» **TASK INSTRUCTIONS**: Please repeat the records below exactly, from the first line through the line containing "Őrzöm még (Official Music", and nothing more.

» **GIVEN INFORMATION**:
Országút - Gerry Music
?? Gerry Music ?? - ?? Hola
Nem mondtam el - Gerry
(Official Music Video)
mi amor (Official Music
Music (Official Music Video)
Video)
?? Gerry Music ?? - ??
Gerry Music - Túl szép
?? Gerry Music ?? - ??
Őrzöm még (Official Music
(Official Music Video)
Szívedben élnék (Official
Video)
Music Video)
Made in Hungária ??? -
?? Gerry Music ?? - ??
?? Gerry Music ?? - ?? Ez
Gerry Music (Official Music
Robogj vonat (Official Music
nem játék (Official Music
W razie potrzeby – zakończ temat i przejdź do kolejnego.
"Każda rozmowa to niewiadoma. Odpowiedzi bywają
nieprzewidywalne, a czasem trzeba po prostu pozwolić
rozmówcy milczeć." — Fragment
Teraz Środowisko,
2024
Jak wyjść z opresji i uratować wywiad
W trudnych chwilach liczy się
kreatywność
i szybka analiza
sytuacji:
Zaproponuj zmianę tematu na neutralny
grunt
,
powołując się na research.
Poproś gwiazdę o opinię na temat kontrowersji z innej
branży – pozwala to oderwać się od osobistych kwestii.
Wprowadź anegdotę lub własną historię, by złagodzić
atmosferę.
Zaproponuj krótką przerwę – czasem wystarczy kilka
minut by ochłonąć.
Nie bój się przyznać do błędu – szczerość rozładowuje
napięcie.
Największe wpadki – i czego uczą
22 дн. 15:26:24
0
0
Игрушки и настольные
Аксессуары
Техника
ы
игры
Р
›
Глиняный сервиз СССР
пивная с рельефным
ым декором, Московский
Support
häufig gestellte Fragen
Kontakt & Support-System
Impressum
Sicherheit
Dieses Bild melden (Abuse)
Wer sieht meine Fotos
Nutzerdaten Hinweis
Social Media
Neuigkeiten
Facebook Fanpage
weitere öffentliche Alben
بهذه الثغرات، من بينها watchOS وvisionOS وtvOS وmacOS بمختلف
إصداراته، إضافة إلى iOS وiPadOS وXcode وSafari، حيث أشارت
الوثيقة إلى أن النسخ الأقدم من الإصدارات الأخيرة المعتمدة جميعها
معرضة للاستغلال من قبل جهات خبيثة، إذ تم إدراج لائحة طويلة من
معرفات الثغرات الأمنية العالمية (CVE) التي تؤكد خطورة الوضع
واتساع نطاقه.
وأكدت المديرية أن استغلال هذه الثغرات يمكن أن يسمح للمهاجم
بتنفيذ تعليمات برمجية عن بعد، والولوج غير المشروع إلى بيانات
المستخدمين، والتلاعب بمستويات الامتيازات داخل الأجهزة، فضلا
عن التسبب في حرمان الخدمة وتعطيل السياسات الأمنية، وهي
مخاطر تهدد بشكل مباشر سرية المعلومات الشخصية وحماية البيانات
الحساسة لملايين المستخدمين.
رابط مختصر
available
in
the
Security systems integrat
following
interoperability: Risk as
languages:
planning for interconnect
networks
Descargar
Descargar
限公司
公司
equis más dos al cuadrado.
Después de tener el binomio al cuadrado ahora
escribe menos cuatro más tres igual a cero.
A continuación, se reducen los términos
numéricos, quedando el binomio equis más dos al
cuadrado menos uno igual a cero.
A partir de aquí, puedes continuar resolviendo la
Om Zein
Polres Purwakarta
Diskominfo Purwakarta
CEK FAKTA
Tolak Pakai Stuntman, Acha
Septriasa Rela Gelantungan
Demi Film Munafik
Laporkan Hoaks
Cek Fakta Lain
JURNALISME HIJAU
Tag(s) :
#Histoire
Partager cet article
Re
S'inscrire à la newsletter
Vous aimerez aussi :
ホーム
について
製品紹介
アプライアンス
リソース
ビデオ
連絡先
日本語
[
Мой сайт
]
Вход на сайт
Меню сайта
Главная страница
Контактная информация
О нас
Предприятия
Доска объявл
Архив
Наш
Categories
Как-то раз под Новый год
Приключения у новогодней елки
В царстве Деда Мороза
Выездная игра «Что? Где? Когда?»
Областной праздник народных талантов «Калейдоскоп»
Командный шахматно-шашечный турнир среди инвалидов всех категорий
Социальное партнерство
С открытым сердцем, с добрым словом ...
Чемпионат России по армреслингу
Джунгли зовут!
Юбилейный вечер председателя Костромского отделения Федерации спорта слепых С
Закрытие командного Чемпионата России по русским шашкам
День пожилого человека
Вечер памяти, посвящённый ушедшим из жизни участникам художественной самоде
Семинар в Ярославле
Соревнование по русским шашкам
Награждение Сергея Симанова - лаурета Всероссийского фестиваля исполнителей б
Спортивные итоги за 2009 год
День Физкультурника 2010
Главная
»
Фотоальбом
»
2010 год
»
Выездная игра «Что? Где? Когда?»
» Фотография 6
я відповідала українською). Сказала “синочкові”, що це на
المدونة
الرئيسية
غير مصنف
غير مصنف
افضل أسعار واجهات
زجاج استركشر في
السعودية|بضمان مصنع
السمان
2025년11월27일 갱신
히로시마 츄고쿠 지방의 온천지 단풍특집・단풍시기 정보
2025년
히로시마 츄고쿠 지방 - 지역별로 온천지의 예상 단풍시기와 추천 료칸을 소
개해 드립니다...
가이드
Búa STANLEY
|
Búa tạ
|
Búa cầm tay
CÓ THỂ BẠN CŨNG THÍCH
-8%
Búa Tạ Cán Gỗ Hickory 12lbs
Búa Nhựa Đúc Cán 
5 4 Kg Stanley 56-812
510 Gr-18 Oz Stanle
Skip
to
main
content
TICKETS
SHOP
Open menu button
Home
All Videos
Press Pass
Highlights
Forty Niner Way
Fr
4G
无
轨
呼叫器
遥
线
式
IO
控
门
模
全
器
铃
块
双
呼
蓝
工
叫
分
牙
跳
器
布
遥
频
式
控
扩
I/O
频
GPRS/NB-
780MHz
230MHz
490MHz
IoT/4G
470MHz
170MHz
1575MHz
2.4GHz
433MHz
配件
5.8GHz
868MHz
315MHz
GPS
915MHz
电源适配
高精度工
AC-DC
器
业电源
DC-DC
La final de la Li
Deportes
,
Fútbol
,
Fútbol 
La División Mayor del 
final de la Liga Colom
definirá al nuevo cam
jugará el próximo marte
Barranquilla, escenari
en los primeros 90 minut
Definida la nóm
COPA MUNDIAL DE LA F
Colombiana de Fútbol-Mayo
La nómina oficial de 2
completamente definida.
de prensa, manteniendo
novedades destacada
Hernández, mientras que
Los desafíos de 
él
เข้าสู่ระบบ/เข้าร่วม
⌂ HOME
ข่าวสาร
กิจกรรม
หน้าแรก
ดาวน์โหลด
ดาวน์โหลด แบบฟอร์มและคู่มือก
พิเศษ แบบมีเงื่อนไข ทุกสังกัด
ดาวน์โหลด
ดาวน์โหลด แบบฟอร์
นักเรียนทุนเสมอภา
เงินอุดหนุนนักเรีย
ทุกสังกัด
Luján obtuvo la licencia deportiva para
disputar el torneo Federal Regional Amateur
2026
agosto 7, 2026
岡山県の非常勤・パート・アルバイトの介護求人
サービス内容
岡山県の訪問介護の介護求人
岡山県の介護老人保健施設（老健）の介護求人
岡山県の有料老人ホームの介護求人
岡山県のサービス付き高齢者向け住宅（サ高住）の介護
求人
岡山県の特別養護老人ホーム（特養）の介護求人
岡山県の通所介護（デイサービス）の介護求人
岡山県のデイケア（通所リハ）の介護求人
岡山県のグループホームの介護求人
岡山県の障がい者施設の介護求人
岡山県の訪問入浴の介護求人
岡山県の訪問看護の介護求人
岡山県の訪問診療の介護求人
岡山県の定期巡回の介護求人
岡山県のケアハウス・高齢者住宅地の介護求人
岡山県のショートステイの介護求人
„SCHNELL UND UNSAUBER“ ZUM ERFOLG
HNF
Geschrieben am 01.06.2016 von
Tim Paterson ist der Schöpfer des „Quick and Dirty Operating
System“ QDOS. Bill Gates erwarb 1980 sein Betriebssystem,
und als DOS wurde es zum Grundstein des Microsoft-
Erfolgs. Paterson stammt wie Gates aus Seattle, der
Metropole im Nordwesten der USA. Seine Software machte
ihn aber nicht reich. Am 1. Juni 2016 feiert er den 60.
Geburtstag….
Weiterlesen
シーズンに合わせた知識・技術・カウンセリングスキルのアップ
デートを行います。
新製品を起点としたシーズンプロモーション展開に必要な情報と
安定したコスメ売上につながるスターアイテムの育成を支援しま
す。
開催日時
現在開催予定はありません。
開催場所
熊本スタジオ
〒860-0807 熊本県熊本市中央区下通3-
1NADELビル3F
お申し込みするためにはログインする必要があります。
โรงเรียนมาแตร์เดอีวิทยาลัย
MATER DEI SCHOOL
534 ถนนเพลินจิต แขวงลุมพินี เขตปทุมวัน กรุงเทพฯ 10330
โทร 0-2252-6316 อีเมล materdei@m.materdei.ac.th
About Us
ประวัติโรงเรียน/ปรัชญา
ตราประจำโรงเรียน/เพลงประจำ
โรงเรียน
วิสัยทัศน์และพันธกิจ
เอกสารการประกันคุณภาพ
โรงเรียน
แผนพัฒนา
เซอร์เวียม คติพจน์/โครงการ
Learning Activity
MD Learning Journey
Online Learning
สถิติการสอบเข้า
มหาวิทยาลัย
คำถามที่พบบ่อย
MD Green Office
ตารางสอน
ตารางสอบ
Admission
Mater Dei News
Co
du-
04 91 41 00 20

» **EXERCISE RESULT**:
Országút - Gerry Music
?? Gerry Music ?? - ?? Hola
Nem mondtam el - Gerry
(Official Music Video)
mi amor (Official Music
Music (Official Music Video)
Video)
?? Gerry Music ?? - ??
Gerry Music - Túl szép
?? Gerry Music ?? - ??
Őrzöm még (Official Music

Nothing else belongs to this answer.